YOUR INSTRUCTIONS: Copy the lines below as they are; omit the images they contain.

DATA FOR REVIEW:
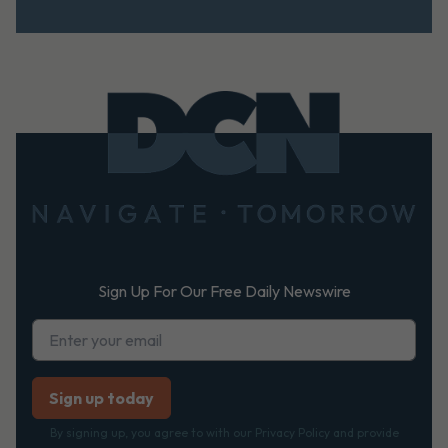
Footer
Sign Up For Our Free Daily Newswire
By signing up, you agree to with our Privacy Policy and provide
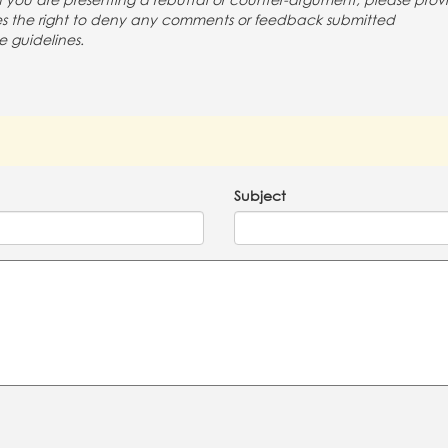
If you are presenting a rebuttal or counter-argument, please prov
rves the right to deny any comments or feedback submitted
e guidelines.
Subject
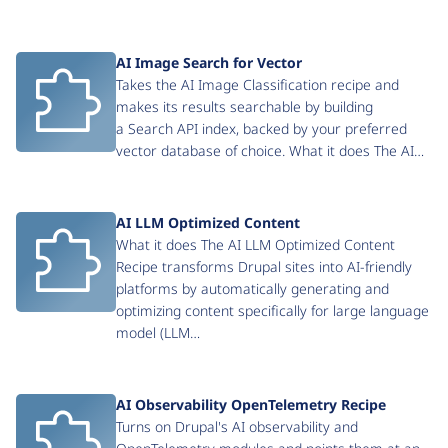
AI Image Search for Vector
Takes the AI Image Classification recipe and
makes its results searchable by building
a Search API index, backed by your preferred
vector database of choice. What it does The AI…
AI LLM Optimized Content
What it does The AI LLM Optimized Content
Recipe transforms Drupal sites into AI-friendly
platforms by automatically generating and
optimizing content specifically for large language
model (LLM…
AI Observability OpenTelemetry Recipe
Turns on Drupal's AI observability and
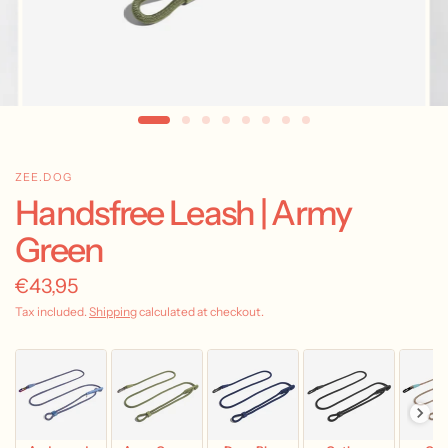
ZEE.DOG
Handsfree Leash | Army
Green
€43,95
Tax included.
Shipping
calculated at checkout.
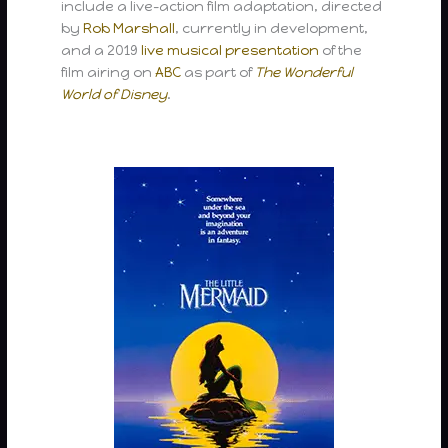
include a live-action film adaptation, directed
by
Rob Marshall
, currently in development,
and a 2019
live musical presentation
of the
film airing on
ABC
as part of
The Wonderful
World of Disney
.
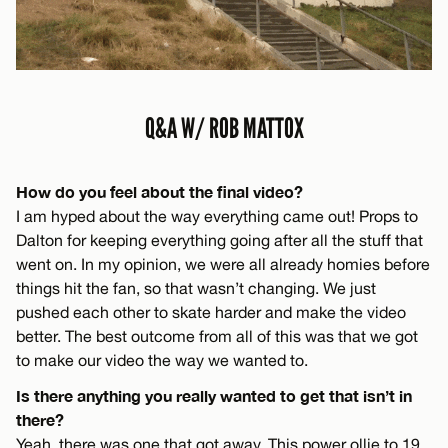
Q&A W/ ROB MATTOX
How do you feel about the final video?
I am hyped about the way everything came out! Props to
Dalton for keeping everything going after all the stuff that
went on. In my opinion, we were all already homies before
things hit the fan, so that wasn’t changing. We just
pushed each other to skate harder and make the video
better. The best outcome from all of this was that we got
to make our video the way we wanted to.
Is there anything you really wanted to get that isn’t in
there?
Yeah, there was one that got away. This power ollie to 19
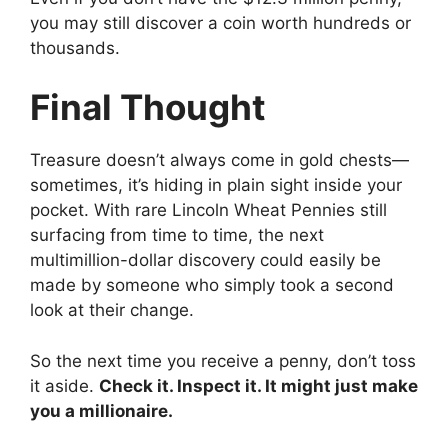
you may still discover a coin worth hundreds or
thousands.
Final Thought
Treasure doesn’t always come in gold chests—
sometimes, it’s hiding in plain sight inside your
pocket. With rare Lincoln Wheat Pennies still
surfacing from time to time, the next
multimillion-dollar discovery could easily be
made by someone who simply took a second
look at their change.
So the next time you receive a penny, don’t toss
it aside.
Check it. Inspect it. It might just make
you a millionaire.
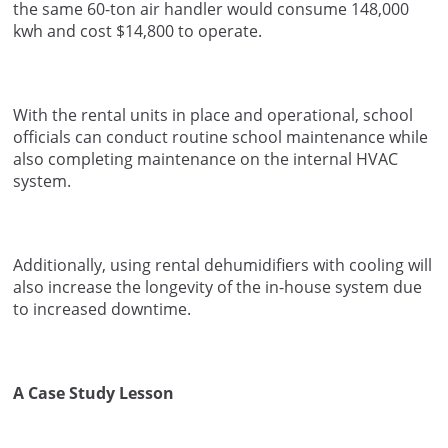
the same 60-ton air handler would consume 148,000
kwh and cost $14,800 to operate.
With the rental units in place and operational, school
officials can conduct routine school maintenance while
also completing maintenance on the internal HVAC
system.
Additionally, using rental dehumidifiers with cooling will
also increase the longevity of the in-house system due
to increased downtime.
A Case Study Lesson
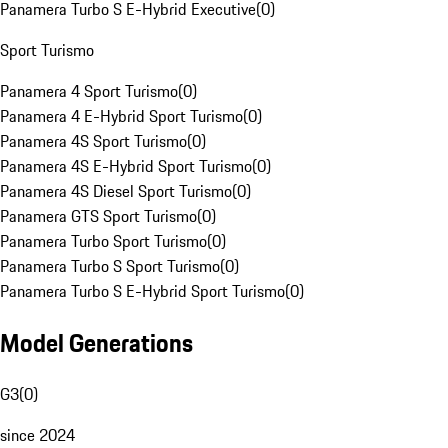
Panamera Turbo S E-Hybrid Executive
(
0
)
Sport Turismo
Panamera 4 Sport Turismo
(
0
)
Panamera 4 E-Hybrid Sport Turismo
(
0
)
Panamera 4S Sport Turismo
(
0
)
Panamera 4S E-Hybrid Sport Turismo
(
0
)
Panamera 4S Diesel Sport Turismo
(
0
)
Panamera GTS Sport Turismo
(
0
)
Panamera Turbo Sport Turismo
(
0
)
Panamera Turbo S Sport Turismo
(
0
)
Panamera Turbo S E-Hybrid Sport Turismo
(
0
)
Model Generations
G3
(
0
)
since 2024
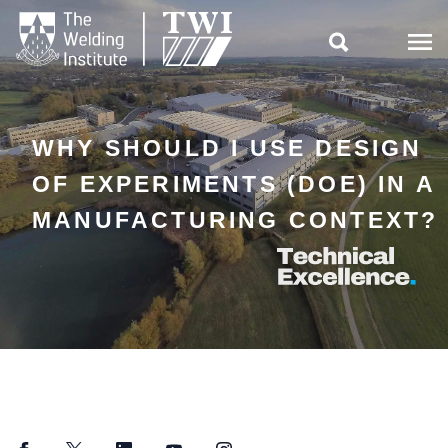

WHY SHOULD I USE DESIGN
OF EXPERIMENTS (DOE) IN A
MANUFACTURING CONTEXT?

FINISHED EXERCISE:
Footer
Sign Up For Our Free Daily Newswire
By signing up, you agree to with our Privacy Policy and provide
If you are presenting a rebuttal or counter-argument, please prov
rves the right to deny any comments or feedback submitted
e guidelines.
Subject
AI Image Search for Vector
Takes the AI Image Classification recipe and
makes its results searchable by building
a Search API index, backed by your preferred
vector database of choice. What it does The AI…
AI LLM Optimized Content
What it does The AI LLM Optimized Content
Recipe transforms Drupal sites into AI-friendly
platforms by automatically generating and
optimizing content specifically for large language
model (LLM…
AI Observability OpenTelemetry Recipe
Turns on Drupal's AI observability and
ZEE.DOG
Handsfree Leash | Army
Green
€43,95
Tax included.
Shipping
calculated at checkout.
include a live-action film adaptation, directed
by
Rob Marshall
, currently in development,
and a 2019
live musical presentation
of the
film airing on
ABC
as part of
The Wonderful
World of Disney
.
Q&A W/ ROB MATTOX
How do you feel about the final video?
I am hyped about the way everything came out! Props to
Dalton for keeping everything going after all the stuff that
went on. In my opinion, we were all already homies before
things hit the fan, so that wasn’t changing. We just
pushed each other to skate harder and make the video
better. The best outcome from all of this was that we got
to make our video the way we wanted to.
Is there anything you really wanted to get that isn’t in
there?
Yeah, there was one that got away. This power ollie to 19
you may still discover a coin worth hundreds or
thousands.
Final Thought
Treasure doesn’t always come in gold chests—
sometimes, it’s hiding in plain sight inside your
pocket. With rare Lincoln Wheat Pennies still
surfacing from time to time, the next
multimillion-dollar discovery could easily be
made by someone who simply took a second
look at their change.
So the next time you receive a penny, don’t toss
it aside.
Check it. Inspect it. It might just make
you a millionaire.
the same 60-ton air handler would consume 148,000
kwh and cost $14,800 to operate.
With the rental units in place and operational, school
officials can conduct routine school maintenance while
also completing maintenance on the internal HVAC
system.
Additionally, using rental dehumidifiers with cooling will
also increase the longevity of the in-house system due
to increased downtime.
A Case Study Lesson
Panamera Turbo S E-Hybrid Executive
(
0
)
Sport Turismo
Panamera 4 Sport Turismo
(
0
)
Panamera 4 E-Hybrid Sport Turismo
(
0
)
Panamera 4S Sport Turismo
(
0
)
Panamera 4S E-Hybrid Sport Turismo
(
0
)
Panamera 4S Diesel Sport Turismo
(
0
)
Panamera GTS Sport Turismo
(
0
)
Panamera Turbo Sport Turismo
(
0
)
Panamera Turbo S Sport Turismo
(
0
)
Panamera Turbo S E-Hybrid Sport Turismo
(
0
)
Model Generations
G3
(
0
)
since 2024

WHY SHOULD I USE DESIGN
OF EXPERIMENTS (DOE) IN A
MANUFACTURING CONTEXT?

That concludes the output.